*Teks yang Ditampilkan*
-=-=-

Keputusan dibacakan pada 7 Oktober 1930 oleh Hakim A.R. Coldstream, setelah rezim imperialis Inggris menerbitkan Ordonansi Kasus Konspirasi Lahore (Lahore Conspiracy Case Ordinance) yang menolak perlunya pembelaan, saksi-saksi yang meringankan, dan kehadiran tertuduh. Bukti memperlihatkan bahwa Mahatma Gandhi sebenarnya bisa menyelamatkan nyawa para revolusioner itu dengan mengajukan permohonan pemberian grasi dalam negosiasi-negosiasi dengan Lord Irwin, wakil Kerajaan Inggris untuk India saat itu. Pakta Gandhi-Irwin tercapai pada 19 Maret 1931, yang melibatkan Tej Bahadur Sapru dan mediator-mediator lainnya. Pakta Gandhi-Irwin menyulut kemarahan massa rakyat karena pakta tersebut mengabaikan posisi Bhagat Singh, Rajguru, dan Sukhdev. Salah seorang pemimpin utama Kongres, Subhash Chandra Bose, sangat marah: “Di antara kita dan pihak Inggris terbentang selautan darah dan segunung mayat. Tidak ada yang bisa meyakinkan kita untuk menerima kompromi yang telah ditandatangani Gandhi ini.”

-=-=-

*Yang Diminta*
Tuliskan lanjutan teks tentang vonis Kasus Konspirasi Lahore dan Pakta Gandhi-Irwin, dimulai setelah kalimat terakhirnya. Data di bawah ini merupakan bahan tersendiri yang terpisah dari teks.

*Bahan yang Disediakan*
-=-=-

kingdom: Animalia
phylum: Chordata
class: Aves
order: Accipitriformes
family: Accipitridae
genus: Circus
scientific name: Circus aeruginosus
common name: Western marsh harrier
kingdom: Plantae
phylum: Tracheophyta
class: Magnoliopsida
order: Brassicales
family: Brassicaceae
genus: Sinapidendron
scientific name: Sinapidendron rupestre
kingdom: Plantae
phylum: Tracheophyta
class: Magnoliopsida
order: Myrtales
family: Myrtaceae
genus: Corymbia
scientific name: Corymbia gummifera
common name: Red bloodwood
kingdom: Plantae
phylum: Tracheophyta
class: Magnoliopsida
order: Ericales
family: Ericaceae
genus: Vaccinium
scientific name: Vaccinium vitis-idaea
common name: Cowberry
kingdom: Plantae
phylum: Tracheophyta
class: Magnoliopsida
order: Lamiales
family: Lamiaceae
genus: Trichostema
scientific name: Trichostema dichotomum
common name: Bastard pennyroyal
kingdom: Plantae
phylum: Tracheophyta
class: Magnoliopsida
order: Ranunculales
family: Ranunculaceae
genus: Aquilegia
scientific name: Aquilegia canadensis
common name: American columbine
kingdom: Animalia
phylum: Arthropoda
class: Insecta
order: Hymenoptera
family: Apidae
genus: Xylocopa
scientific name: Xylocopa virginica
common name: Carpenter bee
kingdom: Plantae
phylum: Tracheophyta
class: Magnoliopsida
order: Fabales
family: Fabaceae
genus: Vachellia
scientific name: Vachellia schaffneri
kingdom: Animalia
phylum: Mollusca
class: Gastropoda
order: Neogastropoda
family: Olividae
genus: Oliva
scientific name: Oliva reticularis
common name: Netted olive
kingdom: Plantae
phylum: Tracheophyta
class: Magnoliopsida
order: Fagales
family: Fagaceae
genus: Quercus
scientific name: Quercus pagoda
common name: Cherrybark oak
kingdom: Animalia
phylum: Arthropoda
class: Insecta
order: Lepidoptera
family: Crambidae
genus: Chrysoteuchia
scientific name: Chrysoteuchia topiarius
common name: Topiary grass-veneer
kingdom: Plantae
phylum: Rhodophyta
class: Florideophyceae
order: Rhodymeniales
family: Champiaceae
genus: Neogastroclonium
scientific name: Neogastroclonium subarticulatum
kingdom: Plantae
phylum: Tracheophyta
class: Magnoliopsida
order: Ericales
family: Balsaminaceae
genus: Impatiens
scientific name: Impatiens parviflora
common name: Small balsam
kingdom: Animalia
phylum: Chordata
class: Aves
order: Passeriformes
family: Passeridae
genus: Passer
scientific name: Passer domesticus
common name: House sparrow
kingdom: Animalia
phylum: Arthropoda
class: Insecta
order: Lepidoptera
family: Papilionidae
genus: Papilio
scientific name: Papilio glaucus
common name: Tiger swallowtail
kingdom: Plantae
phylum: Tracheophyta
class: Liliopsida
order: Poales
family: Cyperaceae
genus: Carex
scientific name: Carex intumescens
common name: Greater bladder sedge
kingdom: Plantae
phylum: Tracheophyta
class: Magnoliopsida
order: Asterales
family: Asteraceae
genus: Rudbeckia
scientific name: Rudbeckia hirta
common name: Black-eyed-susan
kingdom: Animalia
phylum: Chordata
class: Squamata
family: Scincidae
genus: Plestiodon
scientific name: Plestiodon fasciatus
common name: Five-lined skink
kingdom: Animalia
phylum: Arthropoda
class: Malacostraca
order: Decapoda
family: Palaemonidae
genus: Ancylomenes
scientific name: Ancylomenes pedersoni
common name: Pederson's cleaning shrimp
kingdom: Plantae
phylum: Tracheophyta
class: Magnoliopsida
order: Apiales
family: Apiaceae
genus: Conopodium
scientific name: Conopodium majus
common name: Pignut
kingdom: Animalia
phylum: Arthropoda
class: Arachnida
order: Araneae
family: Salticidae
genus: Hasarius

-=-=-

*Penyelesaian Soal*
Pada hari Gandhi mengunjungi Irwin, Bhagat Singh dan kawan-kawan seperjuangannya mengirim sepucuk surat kepada Wakil Kerajaan. Alih-alih mohon pengampunan, mereka meminta Wakil Kerajaan untuk memperlakukan diri mereka sebagai tawanan-tawanan perang dan menembak mati mereka ketimbang menggantung mereka. Kemudian, dalam rapat Komite Kongres Seluruh India (All India Congress Committee, AICC) di Karachi, slogan utama yang dinyanyikan adalah, “Gencatan senjata Gandhi telah mengirim Bhagat Singh ke tiang gantungan.”
Beberapa dekade setelah kemartirannya, kaum elit intelektual dan politik yang dominan di India dan Pakistan telah memutarbalikkan warisan perjuangan Bhagat Singh. Di Pakistan, para aktor negara yang lancung dan para elit reaksioner telah menutup-nutupi dan mencemarkan warisan perjuangan Bhagat Singh. Dengan kejam mereka menuding Bhagat Singh sebagai orang kafir dan teroris gila. Di India, ia ditampilkan sebagai seorang nasionalis pejuang kemerdekaan, sementara karakter sosialis dan revolusionernya sengaja diabaikan. Kendati Bhagat Sing bukan seorang Marxis sejak awal perjuangannya, namun melalui pengalaman perjuangan bersenjata dan pelajaran-pelajaran yang diperolehnya dengan membaca Marx, Engels, Lenin, dan Trotsky, ia telah menjadi seorang sosialis revolusioner.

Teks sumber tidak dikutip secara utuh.